§ What the task asks
Write out exactly the lines from the first line of the records below through the line that contains "went to college never", and stop there.

§ Data for review

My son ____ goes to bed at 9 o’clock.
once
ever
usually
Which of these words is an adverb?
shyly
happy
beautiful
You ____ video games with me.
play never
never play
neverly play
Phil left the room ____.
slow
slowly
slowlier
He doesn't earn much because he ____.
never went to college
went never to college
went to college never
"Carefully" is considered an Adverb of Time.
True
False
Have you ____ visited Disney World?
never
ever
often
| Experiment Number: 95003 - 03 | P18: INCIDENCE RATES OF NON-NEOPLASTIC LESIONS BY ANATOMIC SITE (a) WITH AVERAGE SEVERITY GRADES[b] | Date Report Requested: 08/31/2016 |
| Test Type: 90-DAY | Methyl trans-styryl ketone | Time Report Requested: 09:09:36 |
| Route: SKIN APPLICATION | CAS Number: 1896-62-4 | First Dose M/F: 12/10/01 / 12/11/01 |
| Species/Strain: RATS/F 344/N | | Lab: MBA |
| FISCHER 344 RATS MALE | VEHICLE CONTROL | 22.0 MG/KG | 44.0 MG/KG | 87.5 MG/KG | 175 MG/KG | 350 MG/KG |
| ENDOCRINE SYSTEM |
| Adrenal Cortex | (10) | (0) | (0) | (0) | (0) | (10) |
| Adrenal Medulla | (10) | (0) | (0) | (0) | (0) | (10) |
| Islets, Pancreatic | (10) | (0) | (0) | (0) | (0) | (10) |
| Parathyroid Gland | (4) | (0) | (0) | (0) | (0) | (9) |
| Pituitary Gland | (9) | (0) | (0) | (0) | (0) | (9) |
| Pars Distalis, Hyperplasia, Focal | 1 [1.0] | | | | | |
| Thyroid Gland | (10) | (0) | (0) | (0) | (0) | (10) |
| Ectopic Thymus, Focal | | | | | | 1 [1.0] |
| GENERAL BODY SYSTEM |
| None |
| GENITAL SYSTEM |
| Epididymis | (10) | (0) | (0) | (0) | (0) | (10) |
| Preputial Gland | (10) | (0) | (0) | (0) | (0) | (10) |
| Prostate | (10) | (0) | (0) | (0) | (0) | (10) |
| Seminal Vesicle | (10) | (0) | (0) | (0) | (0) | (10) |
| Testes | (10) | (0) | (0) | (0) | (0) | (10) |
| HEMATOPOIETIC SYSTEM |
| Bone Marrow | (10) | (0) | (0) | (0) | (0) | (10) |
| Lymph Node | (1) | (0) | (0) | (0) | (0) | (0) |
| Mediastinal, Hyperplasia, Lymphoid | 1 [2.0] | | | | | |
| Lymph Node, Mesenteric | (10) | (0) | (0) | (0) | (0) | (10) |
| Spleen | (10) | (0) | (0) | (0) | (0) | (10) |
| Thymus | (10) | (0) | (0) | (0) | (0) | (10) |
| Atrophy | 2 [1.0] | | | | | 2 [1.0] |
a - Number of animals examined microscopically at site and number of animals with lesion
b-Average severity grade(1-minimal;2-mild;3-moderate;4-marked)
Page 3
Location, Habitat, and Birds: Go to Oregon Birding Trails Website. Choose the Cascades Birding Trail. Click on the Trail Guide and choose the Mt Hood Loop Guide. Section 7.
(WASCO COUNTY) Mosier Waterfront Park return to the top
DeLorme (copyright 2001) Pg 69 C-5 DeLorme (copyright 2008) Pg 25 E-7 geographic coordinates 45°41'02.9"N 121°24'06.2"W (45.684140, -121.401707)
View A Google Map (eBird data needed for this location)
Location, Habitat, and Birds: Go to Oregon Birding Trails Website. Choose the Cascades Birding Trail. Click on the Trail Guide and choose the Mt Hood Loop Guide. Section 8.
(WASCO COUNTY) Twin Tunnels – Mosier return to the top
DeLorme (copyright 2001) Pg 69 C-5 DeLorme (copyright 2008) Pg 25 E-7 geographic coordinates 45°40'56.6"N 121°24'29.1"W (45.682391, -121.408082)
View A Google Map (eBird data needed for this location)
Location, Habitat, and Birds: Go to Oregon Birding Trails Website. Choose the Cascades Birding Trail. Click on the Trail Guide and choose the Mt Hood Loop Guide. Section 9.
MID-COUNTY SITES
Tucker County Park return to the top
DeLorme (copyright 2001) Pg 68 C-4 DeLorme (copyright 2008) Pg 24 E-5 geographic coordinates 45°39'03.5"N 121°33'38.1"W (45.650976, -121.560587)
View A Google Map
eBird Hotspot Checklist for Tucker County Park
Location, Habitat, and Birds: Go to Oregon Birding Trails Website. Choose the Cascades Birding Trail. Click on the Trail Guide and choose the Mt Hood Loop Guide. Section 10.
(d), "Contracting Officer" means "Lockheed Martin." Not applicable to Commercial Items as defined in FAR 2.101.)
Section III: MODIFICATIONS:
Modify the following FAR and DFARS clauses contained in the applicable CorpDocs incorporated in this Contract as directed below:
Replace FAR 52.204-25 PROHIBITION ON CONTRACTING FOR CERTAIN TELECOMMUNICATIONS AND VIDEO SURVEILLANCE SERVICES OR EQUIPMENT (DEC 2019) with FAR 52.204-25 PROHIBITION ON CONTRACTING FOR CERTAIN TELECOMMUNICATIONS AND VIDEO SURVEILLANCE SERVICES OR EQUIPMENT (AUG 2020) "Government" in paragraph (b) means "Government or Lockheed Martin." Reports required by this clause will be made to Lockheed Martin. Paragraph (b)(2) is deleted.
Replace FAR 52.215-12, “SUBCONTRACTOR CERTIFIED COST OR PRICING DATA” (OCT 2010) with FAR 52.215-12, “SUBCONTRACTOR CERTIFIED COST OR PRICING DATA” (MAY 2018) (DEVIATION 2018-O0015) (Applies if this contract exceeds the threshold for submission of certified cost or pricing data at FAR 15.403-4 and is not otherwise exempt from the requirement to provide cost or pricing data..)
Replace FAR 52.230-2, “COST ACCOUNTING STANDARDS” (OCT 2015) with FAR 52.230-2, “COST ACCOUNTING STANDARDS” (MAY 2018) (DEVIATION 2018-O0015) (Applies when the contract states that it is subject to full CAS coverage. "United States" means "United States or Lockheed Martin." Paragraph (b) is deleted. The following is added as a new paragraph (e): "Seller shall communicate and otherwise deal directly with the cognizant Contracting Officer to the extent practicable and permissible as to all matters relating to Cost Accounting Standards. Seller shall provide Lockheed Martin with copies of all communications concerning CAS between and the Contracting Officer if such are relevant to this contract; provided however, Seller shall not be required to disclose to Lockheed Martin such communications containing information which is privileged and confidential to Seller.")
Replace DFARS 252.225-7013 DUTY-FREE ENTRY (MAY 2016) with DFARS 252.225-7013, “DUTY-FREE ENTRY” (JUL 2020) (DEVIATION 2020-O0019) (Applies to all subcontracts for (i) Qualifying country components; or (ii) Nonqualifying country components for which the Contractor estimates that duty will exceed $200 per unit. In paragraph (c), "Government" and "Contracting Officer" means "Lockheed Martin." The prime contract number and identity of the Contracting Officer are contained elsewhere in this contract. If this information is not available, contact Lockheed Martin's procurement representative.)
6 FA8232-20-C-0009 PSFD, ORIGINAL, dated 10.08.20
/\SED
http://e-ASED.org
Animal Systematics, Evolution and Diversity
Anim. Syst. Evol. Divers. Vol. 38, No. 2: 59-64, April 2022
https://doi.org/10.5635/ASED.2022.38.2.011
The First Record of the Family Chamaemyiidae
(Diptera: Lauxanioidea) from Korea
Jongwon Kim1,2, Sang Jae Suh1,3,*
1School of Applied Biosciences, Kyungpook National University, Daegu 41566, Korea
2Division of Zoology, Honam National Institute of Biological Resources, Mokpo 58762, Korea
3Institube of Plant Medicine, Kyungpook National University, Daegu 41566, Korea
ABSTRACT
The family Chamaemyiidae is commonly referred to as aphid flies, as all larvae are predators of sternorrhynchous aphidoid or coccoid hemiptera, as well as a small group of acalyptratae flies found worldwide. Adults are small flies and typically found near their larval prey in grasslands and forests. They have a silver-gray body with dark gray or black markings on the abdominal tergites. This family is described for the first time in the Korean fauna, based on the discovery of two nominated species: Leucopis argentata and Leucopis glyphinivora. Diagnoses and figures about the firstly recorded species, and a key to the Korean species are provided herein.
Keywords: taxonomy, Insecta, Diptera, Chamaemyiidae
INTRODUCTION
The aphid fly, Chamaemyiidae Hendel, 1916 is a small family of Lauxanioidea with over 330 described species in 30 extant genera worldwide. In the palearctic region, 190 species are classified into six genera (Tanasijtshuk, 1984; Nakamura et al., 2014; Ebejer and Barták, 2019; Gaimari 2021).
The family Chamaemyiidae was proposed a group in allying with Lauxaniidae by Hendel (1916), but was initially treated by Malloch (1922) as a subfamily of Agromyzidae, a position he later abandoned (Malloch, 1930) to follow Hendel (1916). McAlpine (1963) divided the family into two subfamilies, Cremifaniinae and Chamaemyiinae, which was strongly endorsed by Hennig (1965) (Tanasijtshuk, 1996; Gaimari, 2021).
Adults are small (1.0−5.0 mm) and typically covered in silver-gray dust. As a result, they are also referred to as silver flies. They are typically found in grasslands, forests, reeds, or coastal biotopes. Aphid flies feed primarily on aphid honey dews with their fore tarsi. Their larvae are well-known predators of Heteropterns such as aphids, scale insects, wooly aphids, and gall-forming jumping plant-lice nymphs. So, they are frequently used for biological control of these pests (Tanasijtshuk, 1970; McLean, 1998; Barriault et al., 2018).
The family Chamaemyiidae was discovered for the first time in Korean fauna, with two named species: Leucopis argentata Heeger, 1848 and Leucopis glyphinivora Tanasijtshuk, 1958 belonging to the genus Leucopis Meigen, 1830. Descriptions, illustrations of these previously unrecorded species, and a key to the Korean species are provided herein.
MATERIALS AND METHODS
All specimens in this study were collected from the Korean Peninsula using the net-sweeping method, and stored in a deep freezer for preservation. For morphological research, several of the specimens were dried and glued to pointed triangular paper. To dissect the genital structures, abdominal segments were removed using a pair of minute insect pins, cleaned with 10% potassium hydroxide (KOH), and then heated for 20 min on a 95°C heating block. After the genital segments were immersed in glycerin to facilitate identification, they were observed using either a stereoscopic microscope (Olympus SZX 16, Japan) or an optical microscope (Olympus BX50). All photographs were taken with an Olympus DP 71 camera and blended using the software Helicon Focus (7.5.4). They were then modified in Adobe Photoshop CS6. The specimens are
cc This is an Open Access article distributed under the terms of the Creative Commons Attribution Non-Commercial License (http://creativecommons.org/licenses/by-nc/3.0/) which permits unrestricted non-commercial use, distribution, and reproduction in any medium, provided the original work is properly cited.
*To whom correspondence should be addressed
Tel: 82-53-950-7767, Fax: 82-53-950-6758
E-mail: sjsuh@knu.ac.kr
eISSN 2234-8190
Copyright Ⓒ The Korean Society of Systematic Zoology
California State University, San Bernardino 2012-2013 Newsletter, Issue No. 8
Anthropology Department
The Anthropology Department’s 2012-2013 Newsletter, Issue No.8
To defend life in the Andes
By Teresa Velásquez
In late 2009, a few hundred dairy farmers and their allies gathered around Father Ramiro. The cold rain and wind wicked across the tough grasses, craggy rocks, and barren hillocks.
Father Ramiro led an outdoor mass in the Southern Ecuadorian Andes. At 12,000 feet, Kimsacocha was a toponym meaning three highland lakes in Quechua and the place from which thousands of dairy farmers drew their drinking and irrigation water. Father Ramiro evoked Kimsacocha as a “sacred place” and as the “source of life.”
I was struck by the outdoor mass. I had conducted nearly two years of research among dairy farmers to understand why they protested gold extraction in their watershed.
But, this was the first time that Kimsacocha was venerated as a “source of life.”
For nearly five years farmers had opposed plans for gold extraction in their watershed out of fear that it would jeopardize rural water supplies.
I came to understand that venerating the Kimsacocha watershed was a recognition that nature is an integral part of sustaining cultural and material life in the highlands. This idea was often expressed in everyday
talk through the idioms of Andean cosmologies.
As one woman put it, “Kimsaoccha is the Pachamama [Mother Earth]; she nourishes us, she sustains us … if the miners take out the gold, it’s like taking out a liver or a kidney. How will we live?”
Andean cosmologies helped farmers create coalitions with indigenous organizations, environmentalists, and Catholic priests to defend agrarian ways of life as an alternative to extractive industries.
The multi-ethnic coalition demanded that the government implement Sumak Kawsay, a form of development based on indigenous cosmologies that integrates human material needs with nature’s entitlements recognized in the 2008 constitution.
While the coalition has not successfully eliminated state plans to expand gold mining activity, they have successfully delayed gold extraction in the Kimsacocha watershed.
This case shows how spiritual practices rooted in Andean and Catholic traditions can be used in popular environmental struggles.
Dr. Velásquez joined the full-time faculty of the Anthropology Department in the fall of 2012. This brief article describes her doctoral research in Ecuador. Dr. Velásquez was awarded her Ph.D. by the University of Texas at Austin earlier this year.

§ Your response
My son ____ goes to bed at 9 o’clock.
once
ever
usually
Which of these words is an adverb?
shyly
happy
beautiful
You ____ video games with me.
play never
never play
neverly play
Phil left the room ____.
slow
slowly
slowlier
He doesn't earn much because he ____.
never went to college
went never to college
went to college never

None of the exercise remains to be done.